---- DATA PROVIDED
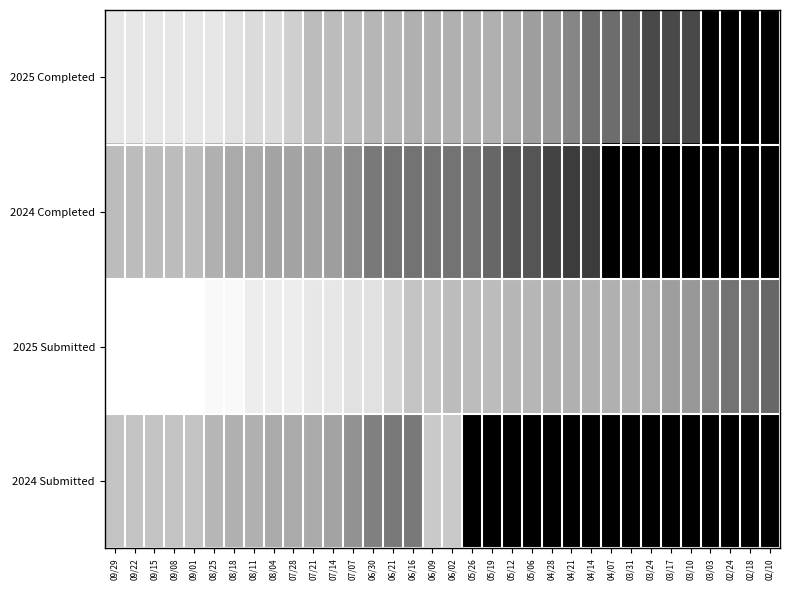

Between 05/26 and 03/31, which is larger?

05/26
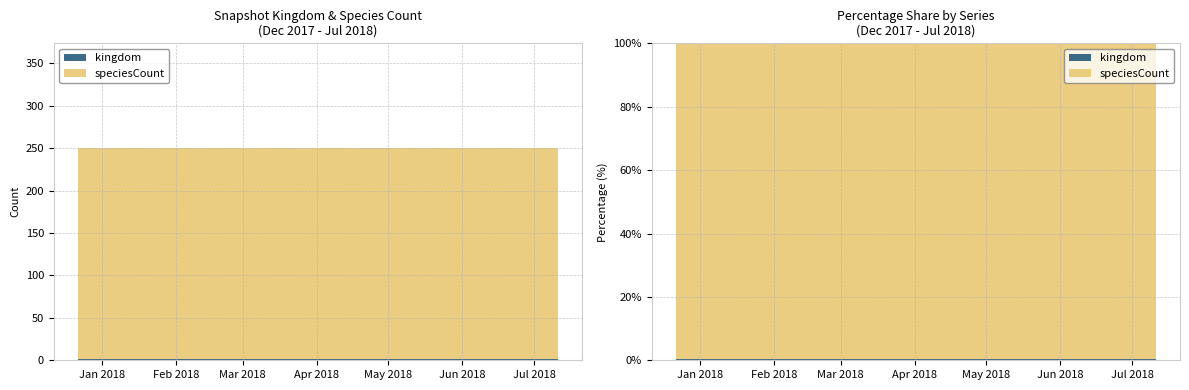

Reading left to right, extract all data points from this chart.

kingdom: 2017-12-22=1	2018-04-09=1	2018-07-11=1
speciesCount: 2017-12-22=249	2018-04-09=249	2018-07-11=249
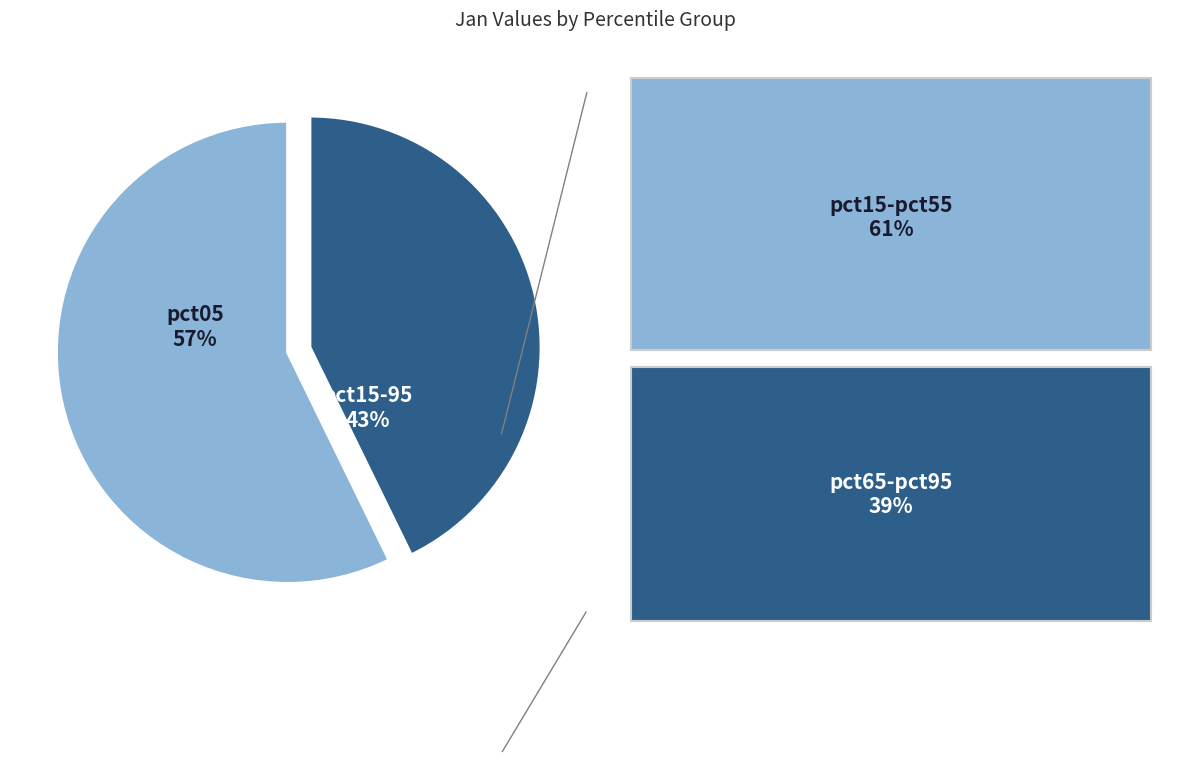

Which has a higher value, pct15-95 or pct05?

pct05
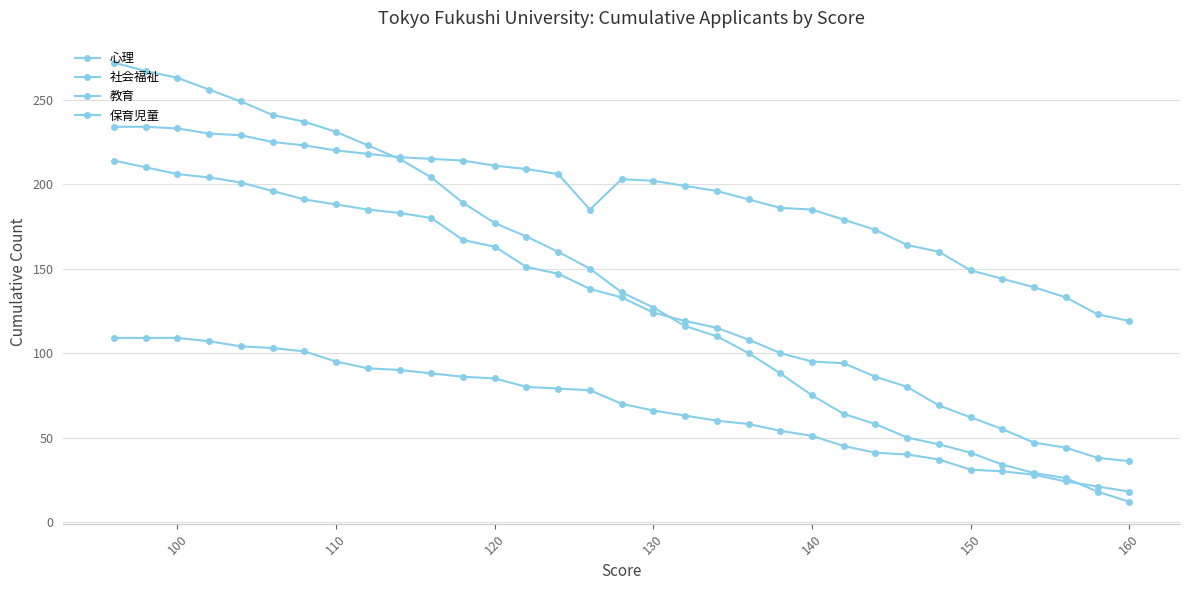

How many lines are shown in the chart?

4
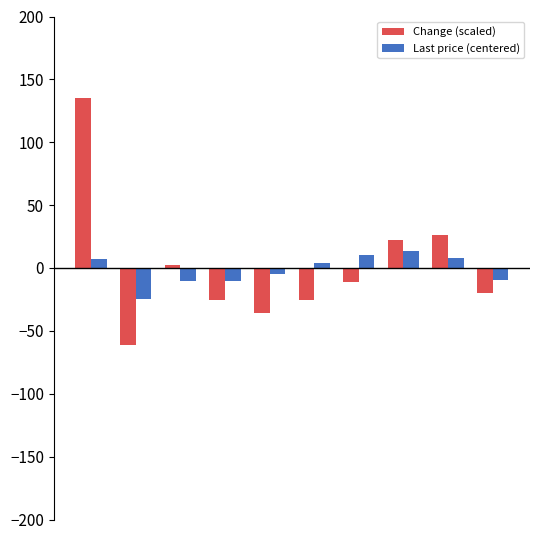

At how many categories does at least one series exceed 82?

1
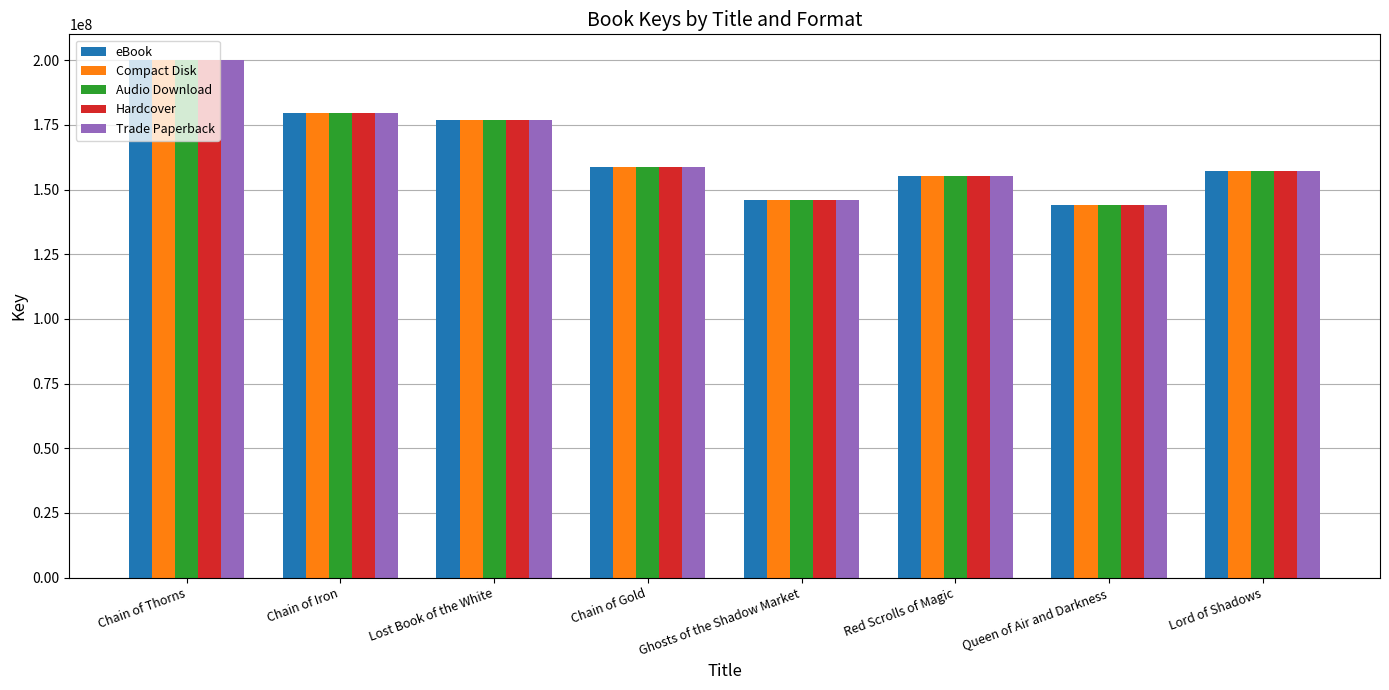

What is the value of the Hardcover bar at the 8th from the left?

157358745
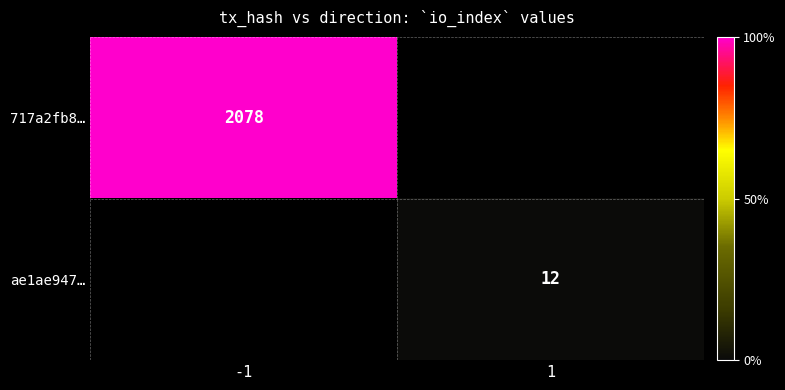

The value of 717a2fb8… at -1 is 3430. True or false?

False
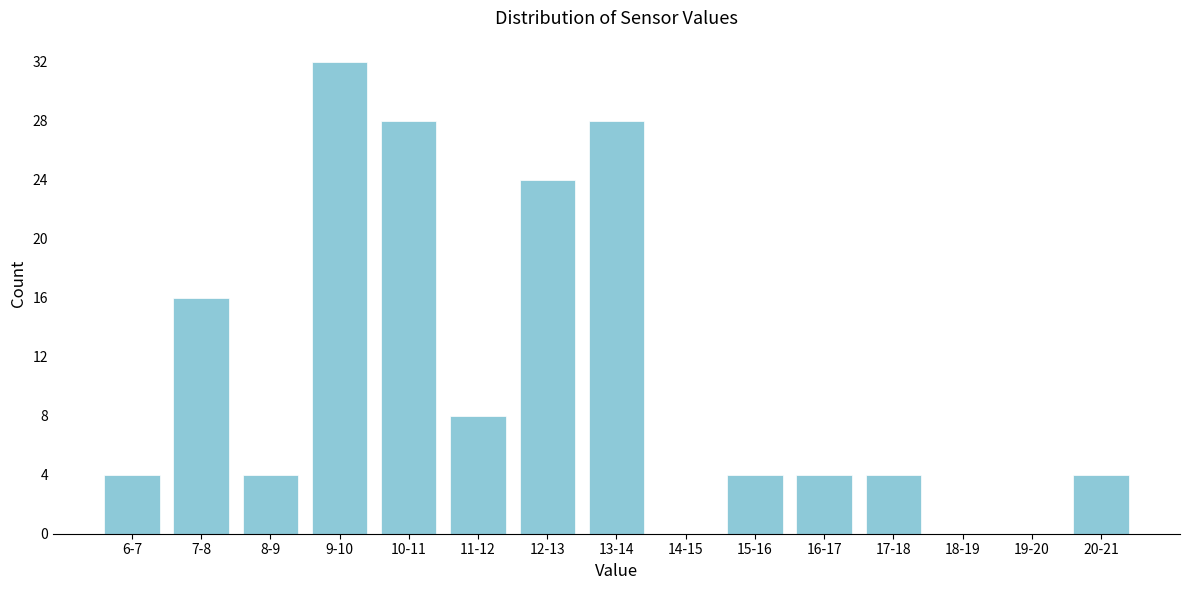

Reading left to right, list all the values displayed in this chart.

6-7=4	7-8=16	8-9=4	9-10=32	10-11=28	11-12=8	12-13=24	13-14=28	14-15=0	15-16=4	16-17=4	17-18=4	18-19=0	19-20=0	20-21=4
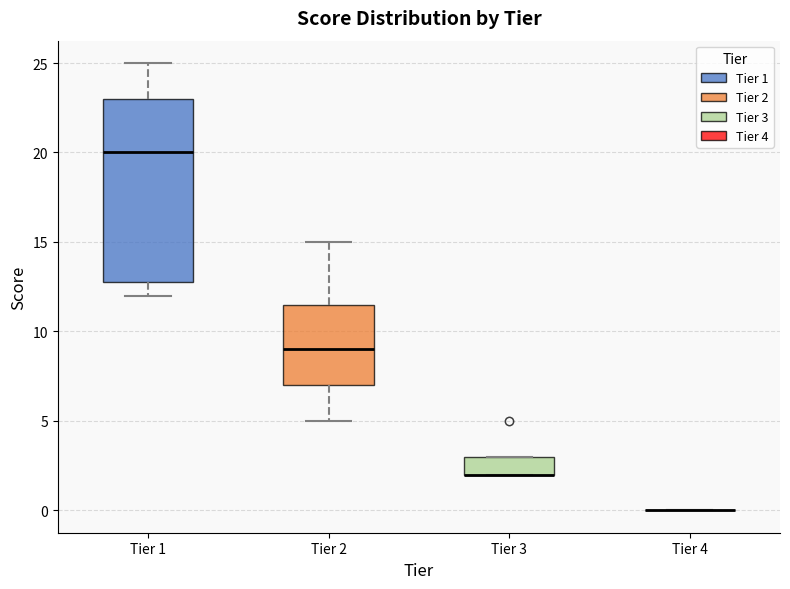

Where is the lower edge of the box for Tier 3 on the y-axis? The values are not printed on the chart, so give them approximately, as read against the axis.

2.0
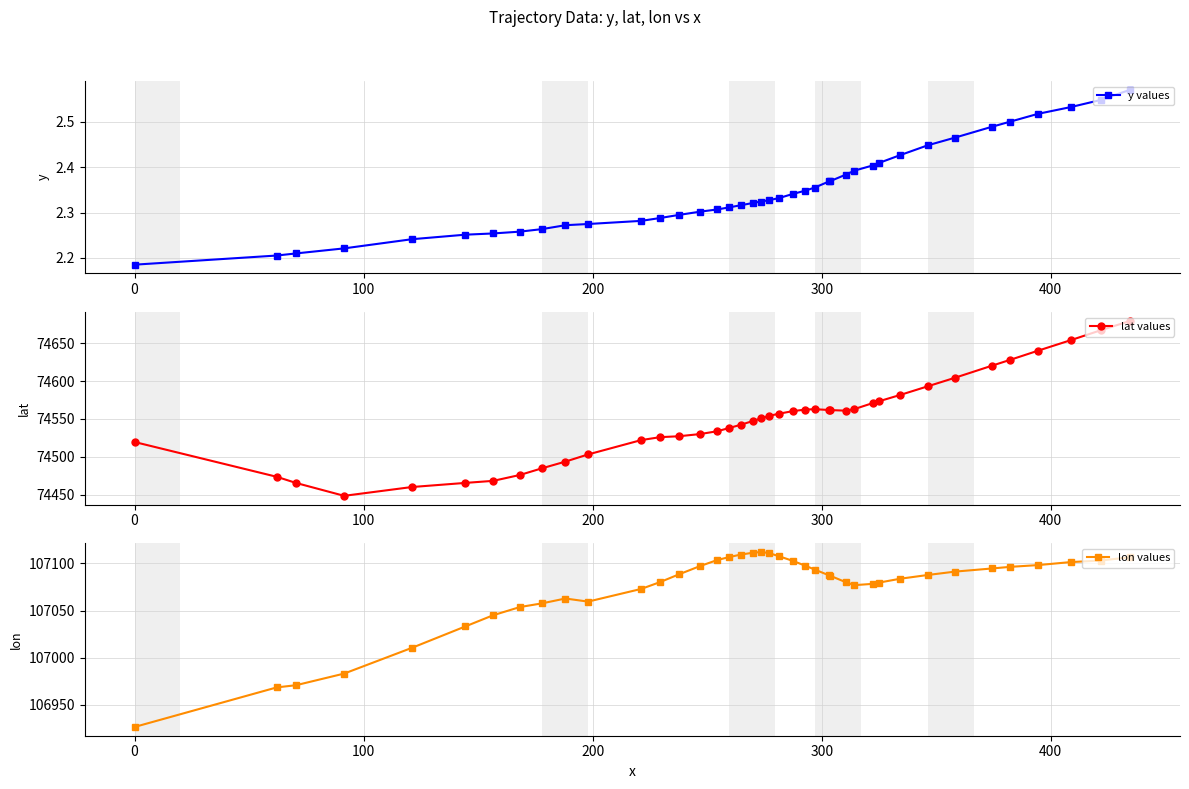

True or false: lat values and y values intersect in this chart.

False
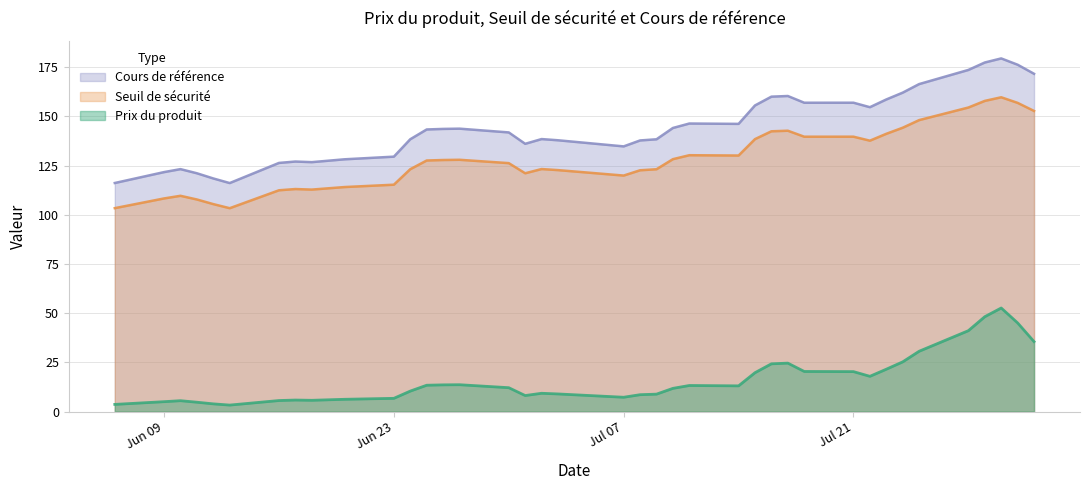

How many lines are shown in the chart?

3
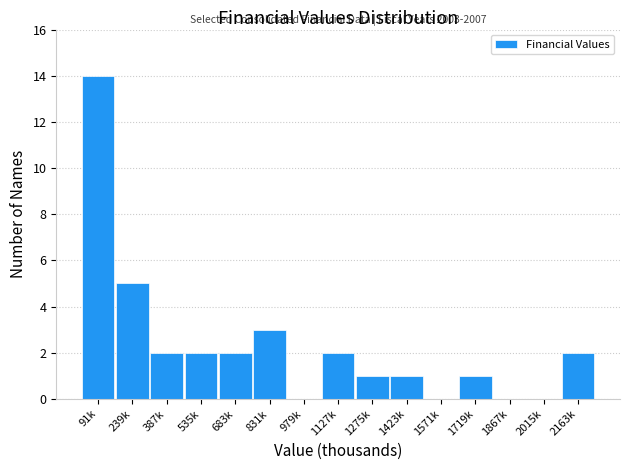

Reading left to right, extract all data points from this chart.

91k=14	239k=5	387k=2	535k=2	683k=2	831k=3	979k=0	1127k=2	1275k=1	1423k=1	1571k=0	1719k=1	1867k=0	2015k=0	2163k=2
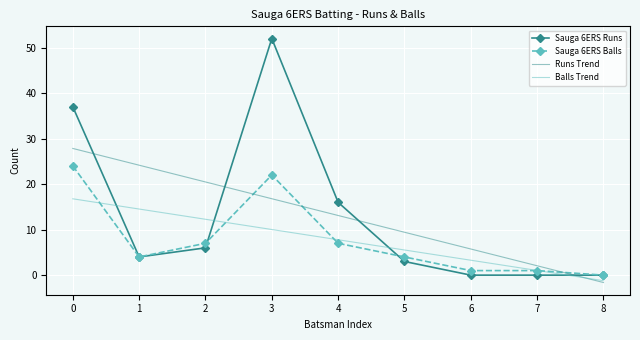

Which category has the highest value across all series?

3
--------
PROBLEM STATEMENT:
Copy out every entry above word for word, but omit the pictures.

RESPONSE:
Between 05/26 and 03/31, which is larger?

05/26

Reading left to right, extract all data points from this chart.

kingdom: 2017-12-22=1	2018-04-09=1	2018-07-11=1
speciesCount: 2017-12-22=249	2018-04-09=249	2018-07-11=249

Which has a higher value, pct15-95 or pct05?

pct05

How many lines are shown in the chart?

4

At how many categories does at least one series exceed 82?

1

What is the value of the Hardcover bar at the 8th from the left?

157358745

The value of 717a2fb8… at -1 is 3430. True or false?

False

Reading left to right, list all the values displayed in this chart.

6-7=4	7-8=16	8-9=4	9-10=32	10-11=28	11-12=8	12-13=24	13-14=28	14-15=0	15-16=4	16-17=4	17-18=4	18-19=0	19-20=0	20-21=4

Where is the lower edge of the box for Tier 3 on the y-axis? The values are not printed on the chart, so give them approximately, as read against the axis.

2.0

True or false: lat values and y values intersect in this chart.

False

How many lines are shown in the chart?

3

Reading left to right, extract all data points from this chart.

91k=14	239k=5	387k=2	535k=2	683k=2	831k=3	979k=0	1127k=2	1275k=1	1423k=1	1571k=0	1719k=1	1867k=0	2015k=0	2163k=2

Which category has the highest value across all series?

3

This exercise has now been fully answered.